## [Reading passage]
It started as fan fiction itself, so it only makes sense that 50 Shades of Grey has a few imitations of its own. If steamy romance doesn’t really get you going, then perhaps you’ll be entertained instead by the tech-centric parody that EL James’ hit novel has spawned. Meet @50NerdsOfGrey, a Twitter account that turns raunchy writing into something else entirely.
"Take me to heaven!" she cried.
"I'd love to" he said, "But it's an artificial construct designed to assuage man's guilt and fear of death."
— 50 Nerds of Grey (@50NerdsofGrey) December 30, 2016
If you haven’t yet heard of 50 Shades of Grey, the surprising smash success that originated as an erotic retelling of Twilight (that vampire story involving love between a centuries-old immortal and a teenager in the Pacific northwest), all you need to know is that it involves main characters Christian Grey and Anastasia Steele, and a lot of sex. But 50 Nerds of Grey isn’t erotic — it’s actually a bit erudite.
Really, it’s the corruption of the novel you’ve been waiting for. Handcuffs are replaced with hard drives. Instead of sex, there’s software. And don’t worry — 50 Nerds of Grey is decidedly not NSFW. Really, if you start sharing these tweets around your office, you may just become the star of the show.
"Say bad things to me," she begged, "Terrible, unforgivable things!"

## [Study material]
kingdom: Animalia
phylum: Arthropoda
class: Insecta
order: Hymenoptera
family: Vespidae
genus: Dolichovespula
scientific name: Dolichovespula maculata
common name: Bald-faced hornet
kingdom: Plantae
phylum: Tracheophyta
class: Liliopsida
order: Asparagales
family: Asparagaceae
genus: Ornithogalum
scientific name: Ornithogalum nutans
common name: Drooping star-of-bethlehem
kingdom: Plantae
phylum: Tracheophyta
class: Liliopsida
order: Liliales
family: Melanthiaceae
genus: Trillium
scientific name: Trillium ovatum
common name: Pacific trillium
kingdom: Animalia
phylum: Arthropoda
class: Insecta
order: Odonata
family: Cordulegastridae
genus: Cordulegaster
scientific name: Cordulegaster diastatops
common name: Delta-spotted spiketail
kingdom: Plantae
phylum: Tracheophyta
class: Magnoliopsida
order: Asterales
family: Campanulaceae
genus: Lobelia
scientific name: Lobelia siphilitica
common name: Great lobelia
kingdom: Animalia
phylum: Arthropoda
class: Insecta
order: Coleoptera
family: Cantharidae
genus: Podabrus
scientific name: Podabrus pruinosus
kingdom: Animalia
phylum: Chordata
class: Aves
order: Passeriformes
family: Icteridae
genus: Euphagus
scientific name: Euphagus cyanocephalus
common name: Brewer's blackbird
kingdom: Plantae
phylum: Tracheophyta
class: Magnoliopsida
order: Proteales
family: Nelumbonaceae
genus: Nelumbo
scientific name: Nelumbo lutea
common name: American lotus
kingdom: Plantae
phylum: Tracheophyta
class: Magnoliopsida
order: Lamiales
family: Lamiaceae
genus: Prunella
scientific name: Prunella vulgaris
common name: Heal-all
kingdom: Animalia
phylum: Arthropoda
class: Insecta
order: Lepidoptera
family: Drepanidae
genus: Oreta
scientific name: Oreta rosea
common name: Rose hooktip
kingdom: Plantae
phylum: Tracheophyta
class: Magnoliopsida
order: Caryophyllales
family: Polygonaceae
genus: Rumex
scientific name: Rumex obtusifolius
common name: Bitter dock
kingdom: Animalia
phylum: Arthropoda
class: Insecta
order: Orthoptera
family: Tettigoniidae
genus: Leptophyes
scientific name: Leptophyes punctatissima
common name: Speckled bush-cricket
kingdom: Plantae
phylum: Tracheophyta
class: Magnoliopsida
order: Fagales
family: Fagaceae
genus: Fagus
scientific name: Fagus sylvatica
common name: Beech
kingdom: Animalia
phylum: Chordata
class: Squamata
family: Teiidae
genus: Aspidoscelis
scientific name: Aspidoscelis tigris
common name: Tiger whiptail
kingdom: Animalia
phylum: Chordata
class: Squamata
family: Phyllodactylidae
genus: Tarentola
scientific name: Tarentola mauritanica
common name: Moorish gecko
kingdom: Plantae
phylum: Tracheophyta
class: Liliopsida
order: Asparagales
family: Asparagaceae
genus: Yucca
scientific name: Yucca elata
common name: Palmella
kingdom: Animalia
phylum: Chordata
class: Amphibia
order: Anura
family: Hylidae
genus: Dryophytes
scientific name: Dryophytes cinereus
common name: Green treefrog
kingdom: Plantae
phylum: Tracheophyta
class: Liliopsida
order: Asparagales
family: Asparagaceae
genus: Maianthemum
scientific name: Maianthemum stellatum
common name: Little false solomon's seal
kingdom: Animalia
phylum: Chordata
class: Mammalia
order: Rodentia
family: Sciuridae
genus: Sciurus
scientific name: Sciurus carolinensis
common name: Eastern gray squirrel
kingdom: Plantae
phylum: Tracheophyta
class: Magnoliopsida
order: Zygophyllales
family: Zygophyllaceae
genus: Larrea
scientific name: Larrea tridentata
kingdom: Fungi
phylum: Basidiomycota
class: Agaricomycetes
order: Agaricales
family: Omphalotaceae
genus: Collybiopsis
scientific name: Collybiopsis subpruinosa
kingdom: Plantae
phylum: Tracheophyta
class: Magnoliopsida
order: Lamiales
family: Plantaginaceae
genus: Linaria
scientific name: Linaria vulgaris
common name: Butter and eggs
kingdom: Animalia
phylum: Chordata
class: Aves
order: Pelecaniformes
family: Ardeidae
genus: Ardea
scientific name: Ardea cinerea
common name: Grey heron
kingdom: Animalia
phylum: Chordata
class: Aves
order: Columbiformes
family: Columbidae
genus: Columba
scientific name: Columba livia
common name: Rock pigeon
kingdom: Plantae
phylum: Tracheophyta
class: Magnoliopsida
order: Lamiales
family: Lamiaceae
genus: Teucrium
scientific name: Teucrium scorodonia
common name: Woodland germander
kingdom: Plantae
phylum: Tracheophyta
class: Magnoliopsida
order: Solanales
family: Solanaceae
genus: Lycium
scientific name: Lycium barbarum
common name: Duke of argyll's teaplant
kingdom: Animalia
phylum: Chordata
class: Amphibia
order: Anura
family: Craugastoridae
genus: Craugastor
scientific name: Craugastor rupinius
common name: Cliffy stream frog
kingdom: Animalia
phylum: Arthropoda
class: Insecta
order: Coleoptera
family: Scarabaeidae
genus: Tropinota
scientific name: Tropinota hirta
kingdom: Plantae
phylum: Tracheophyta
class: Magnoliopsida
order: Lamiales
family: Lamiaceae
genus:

## [What this exercise asks]
1. Reproduce the part of the article about the 50 Nerds of Grey parody from "Really, it’s the" to "of the show.", word for word.
2. Continue the article about the 50 Nerds of Grey parody from the point where it stops.
The items are separate material, unrelated to the article.

## [Answers]
1.
Really, it’s the corruption of the novel you’ve been waiting for. Handcuffs are replaced with hard drives. Instead of sex, there’s software. And don’t worry — 50 Nerds of Grey is decidedly not NSFW. Really, if you start sharing these tweets around your office, you may just become the star of the show.

2.
"OK," he said, "Rogue One isn't as good as The Phantom Menace."
— 50 Nerds of Grey (@50NerdsofGrey) December 17, 2016
“‘I’ve been a very bad girl,’ she said, biting her lip. ‘I need to be punished.’ ‘Very well,’ he said and installed Windows 10 on her laptop,” one of the top tweets from the account reads.
And it’s not just about computers and technology. Really, if you’re a Star Wars fan or a video game connoisseur, you’ll certainly find something in this Twitter account that will tickle your fancy — humorously, of course.
She said she was turned on by men who lived dangerously.
So he ordered all her Christmas presents from Amazon.
— 50 Nerds of Grey (@50NerdsofGrey) December 24, 2016
After all, with quips like, “‘So,’ he asked coolly, ‘Are you ready to play?’ ‘Play what?’ she teased, eyeing the erect wood between his legs. ‘Quidditch!’ he exclaimed,” how could you go wrong?